The other day, an article
(http://www.searchenginejournal.com/index.php?p=2338) appeared
in Search Engine Journal suggesting webmasters monetize their
sites using Google AdSense. While the article neglected to
mention an alternative webmaster advertising program offered by
Yahoo Search Marketing, the idea of using one's website as a
commercial medium (if possible or practical) makes good sense
and can provide a minor side-income. Such minor side-incomes are
often the first ingredients in making the gravy craved by all
small business owners.

Since the advent of Google's AdWords grassroots distribution
program, AdSense, several webmasters have built businesses out
of taking content off of other people's websites and using that
content to build pages designed specifically to attract
ad-clicks. As the average commission earned by sites running
AdSense generated advertising is approximately $20/month,
webmasters working this type of scheme need to create hundreds,
if not thousands of pages to make a living. In order to create
those pages and attract ad-clicking visitors, content must be
created, begged, borrowed, or most commonly, simply stolen.
Known as Splogs (http://en.wikipedia.org/wiki/Splog), these
sites only exist to game Google in one way or another, mostly
for money but also for increased search rankings or as a means
of manipulating search spiders.

Splogs most often get their content by scraping, the process of
sending an electronic copying bot to take everything it sees,
recreating it on an unlimited number of instant documents. By
running advertising generated through the AdSense program, the
owners of the splogs make money when visitors click on the ads.
In other words, literally millions of instant sites have sprung
up over the past twelve months, most of which are free-hosted
Blogs, containing content scraped out from the original sites.

Before continuing, I would like to make it clear that there are
several publications that request permission to reprint content.
That's ok. Chances are, this article is being read in one of
those publications. Online business runs on such agreements.

Splogs are bad business and the practice is finally getting the
notice it deserves. Several search heavyweights have weighed in
on Splogs over the past two weeks and a flame-war (the virtual
equivalent of fisticuffs) broke out between members of two
well-known SEO/SEM forums. As a result, the practice of
producing AdSense revenues from stolen content on spammy sites
got a little bit harder, starting today.

• _PROVIDED MATERIAL_
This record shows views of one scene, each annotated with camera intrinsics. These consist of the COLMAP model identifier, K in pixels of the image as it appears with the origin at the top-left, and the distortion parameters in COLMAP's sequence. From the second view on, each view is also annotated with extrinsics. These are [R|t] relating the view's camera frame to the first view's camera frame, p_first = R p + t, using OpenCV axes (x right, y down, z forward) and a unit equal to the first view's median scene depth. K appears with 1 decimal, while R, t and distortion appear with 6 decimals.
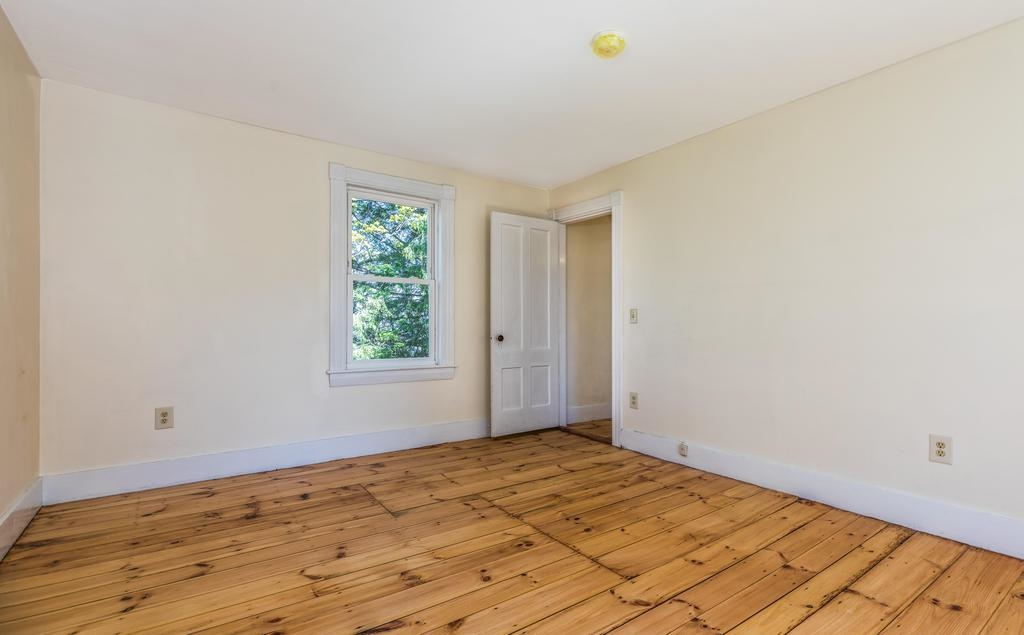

• _TO DO_
Set down word for word the stretch of the splog article starting with "In other words, literally" and going on through "to reprint content.".

• _YOUR RESPONSE_
In other words, literally millions of instant sites have sprung
up over the past twelve months, most of which are free-hosted
Blogs, containing content scraped out from the original sites.

Before continuing, I would like to make it clear that there are
several publications that request permission to reprint content.